From the entries below, please output exactly the lines starting at the one containing "Forward. Together" and ending at the one containing "Reference Resources", both included.
■ ■ ■ ■
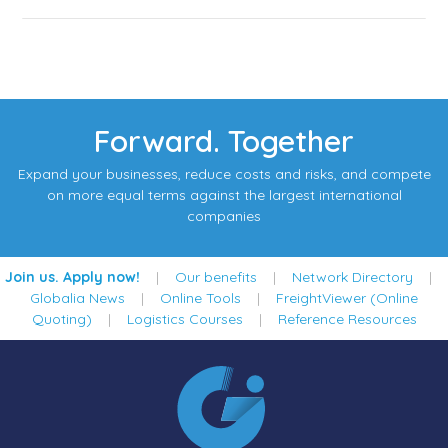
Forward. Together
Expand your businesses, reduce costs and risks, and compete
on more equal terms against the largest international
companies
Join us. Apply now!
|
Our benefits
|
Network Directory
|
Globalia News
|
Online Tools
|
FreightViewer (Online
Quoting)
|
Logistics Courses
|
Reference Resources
■ ■ ■ ■
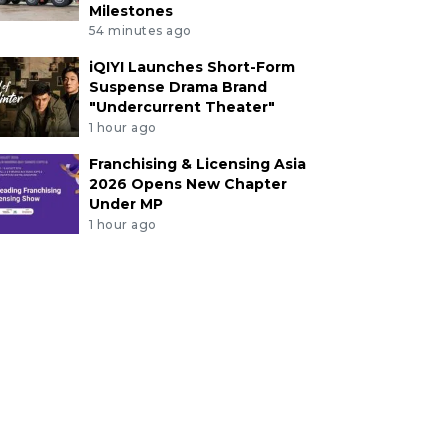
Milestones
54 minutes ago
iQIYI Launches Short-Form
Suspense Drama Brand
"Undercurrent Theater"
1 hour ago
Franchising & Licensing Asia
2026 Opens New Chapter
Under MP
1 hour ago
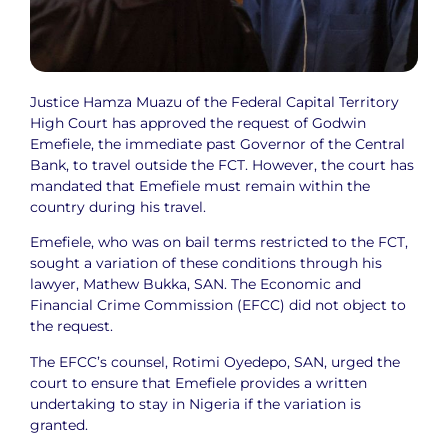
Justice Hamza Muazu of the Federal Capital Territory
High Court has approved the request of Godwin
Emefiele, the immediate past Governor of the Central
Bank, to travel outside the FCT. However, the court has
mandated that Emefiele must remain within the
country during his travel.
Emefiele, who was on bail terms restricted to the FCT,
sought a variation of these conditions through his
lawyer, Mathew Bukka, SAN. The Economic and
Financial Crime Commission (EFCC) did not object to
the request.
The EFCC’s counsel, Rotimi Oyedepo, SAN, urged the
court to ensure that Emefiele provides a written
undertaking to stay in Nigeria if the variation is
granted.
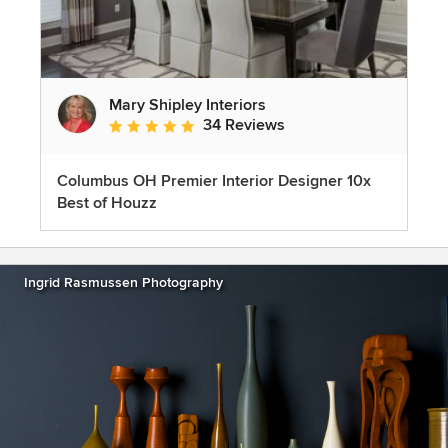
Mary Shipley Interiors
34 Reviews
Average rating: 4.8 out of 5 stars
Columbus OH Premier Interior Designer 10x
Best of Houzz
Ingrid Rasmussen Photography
■ ■ ■ ■
- PROBLEM SOLUTION:
Forward. Together
Expand your businesses, reduce costs and risks, and compete
on more equal terms against the largest international
companies
Join us. Apply now!
|
Our benefits
|
Network Directory
|
Globalia News
|
Online Tools
|
FreightViewer (Online
Quoting)
|
Logistics Courses
|
Reference Resources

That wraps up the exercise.